*WHAT THE EXERCISE ASKS*
Copy out all the records below word for word, leaving out the pictures.

*INPUT FOR THIS TASK*

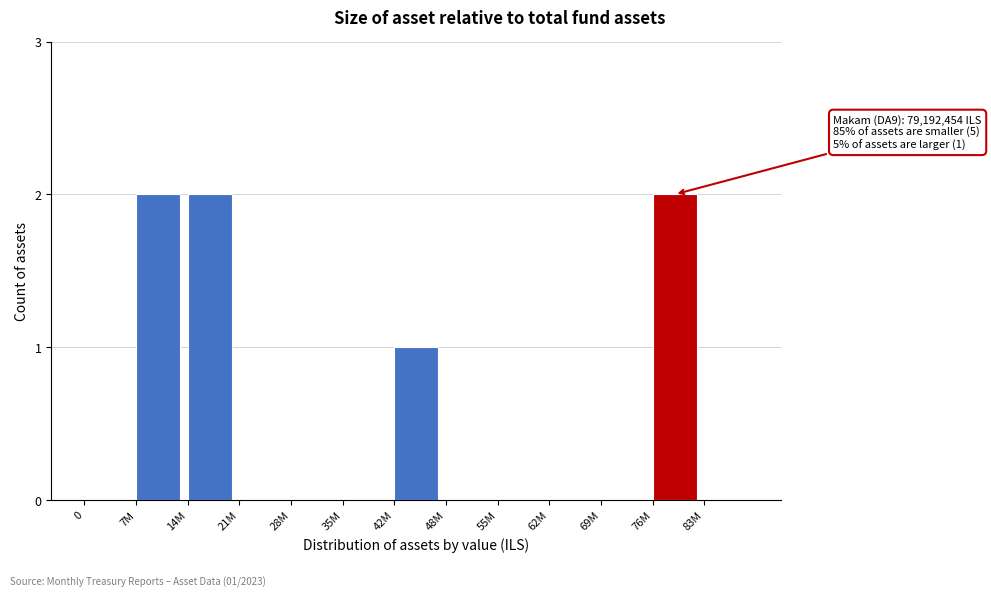

Reading left to right, what are all the values shown in this chart?

0=0	7M=2	14M=2	21M=0	28M=0	35M=0	42M=1	48M=0	55M=0	62M=0	69M=0	76M=2	83M=0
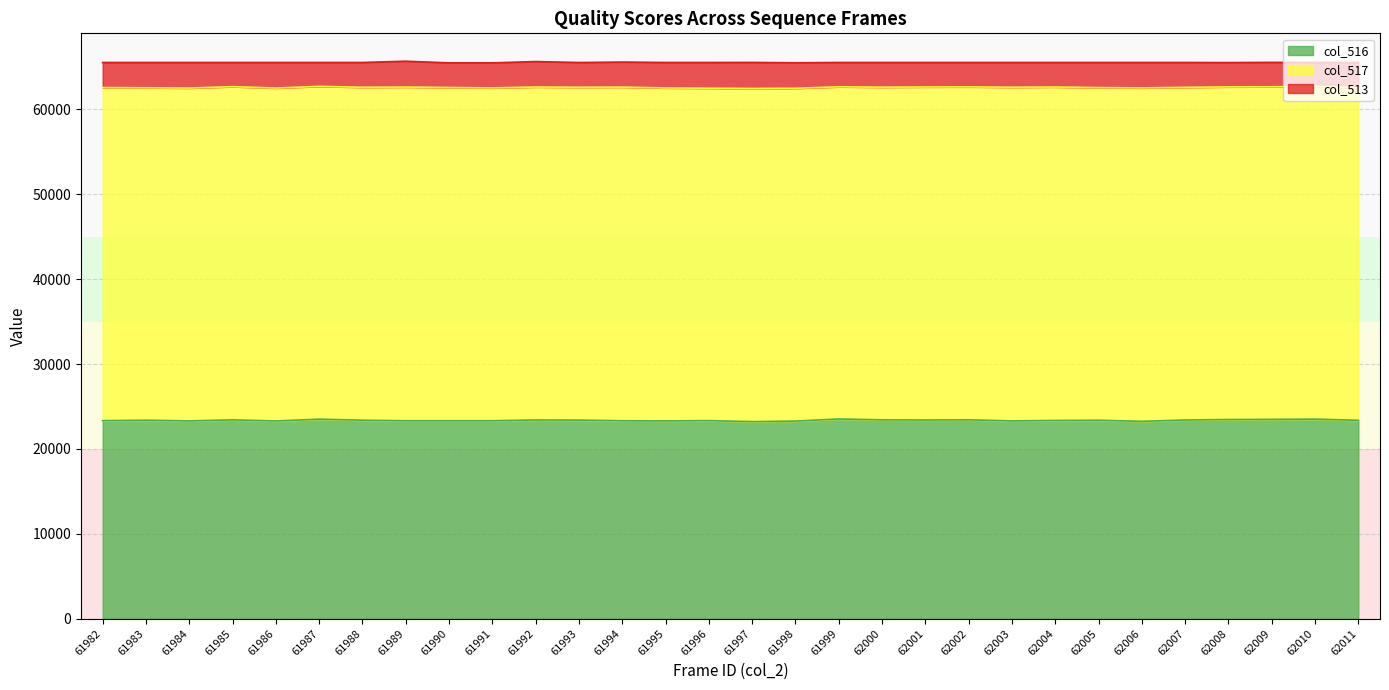

Does the chart have visible grid lines?

Yes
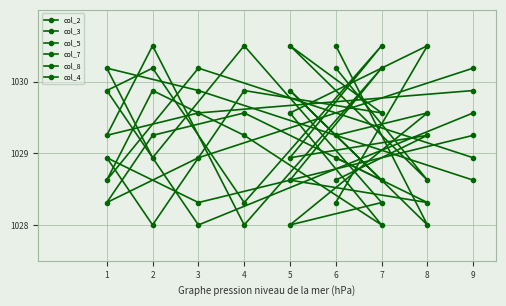

What is the total value across all series at 5?

6175.5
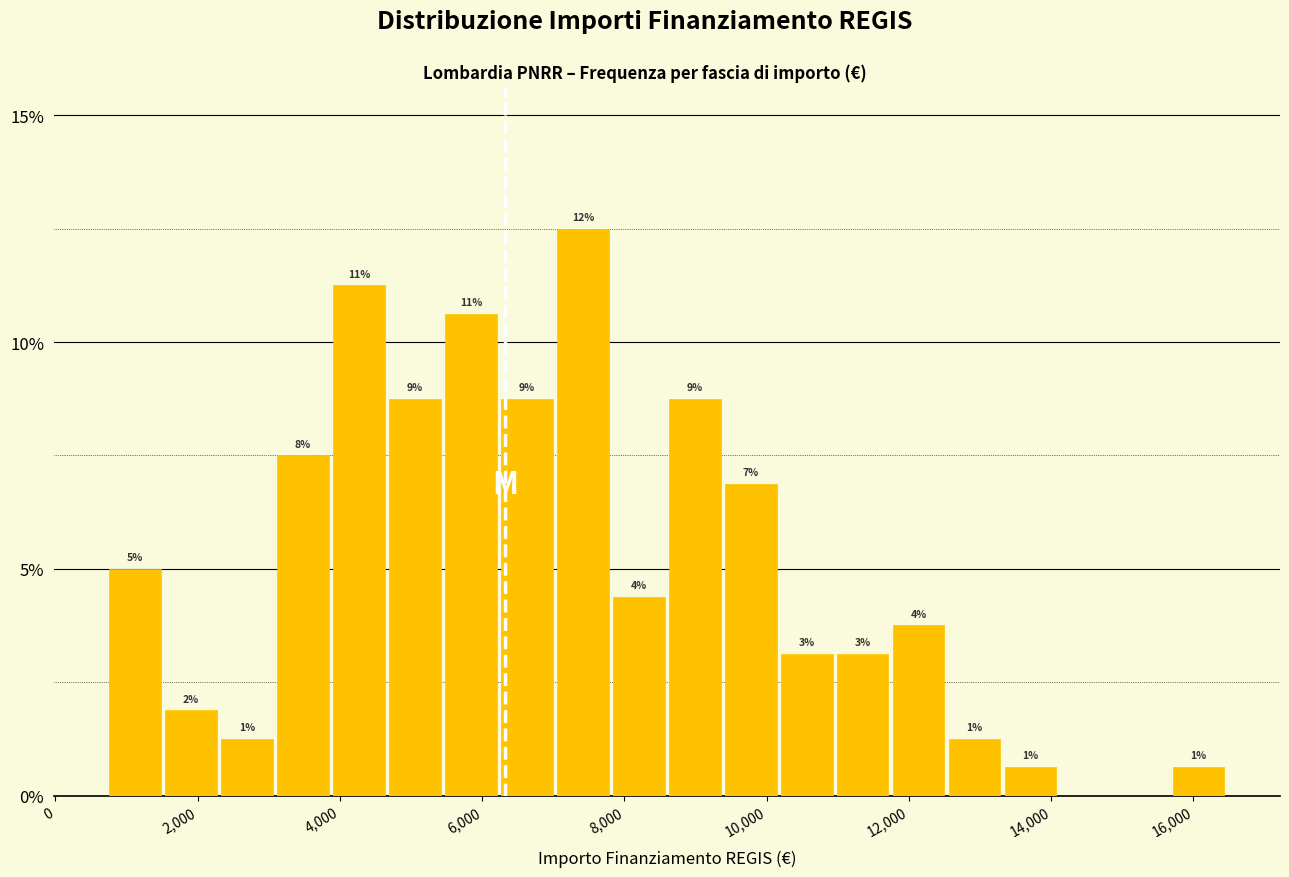

Around what value on the x-axis is the tallest bar? Give the approximate position of its centre, as read against the axis.

7400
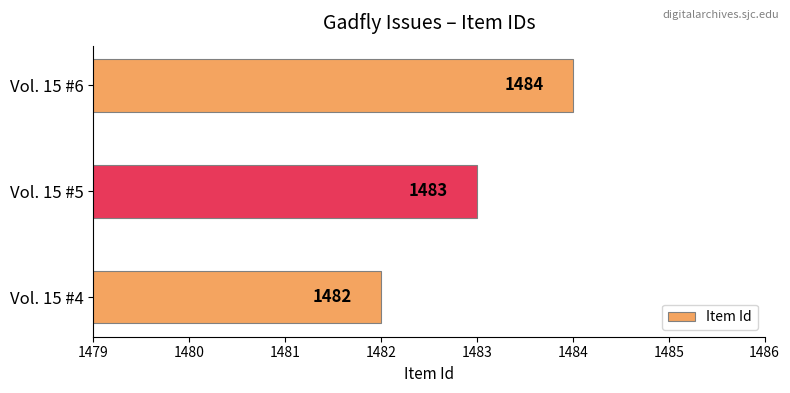

What is the smallest value displayed?

1482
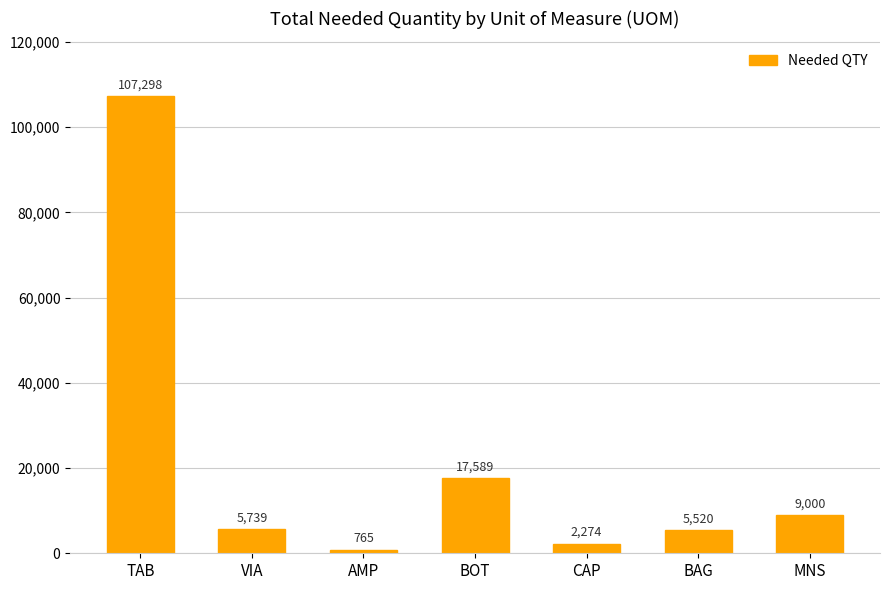

What position from the right is CAP?

3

*PROBLEM SOLUTION*
Reading left to right, what are all the values shown in this chart?

0=0	7M=2	14M=2	21M=0	28M=0	35M=0	42M=1	48M=0	55M=0	62M=0	69M=0	76M=2	83M=0

Does the chart have visible grid lines?

Yes

What is the total value across all series at 5?

6175.5

Around what value on the x-axis is the tallest bar? Give the approximate position of its centre, as read against the axis.

7400

What is the smallest value displayed?

1482

What position from the right is CAP?

3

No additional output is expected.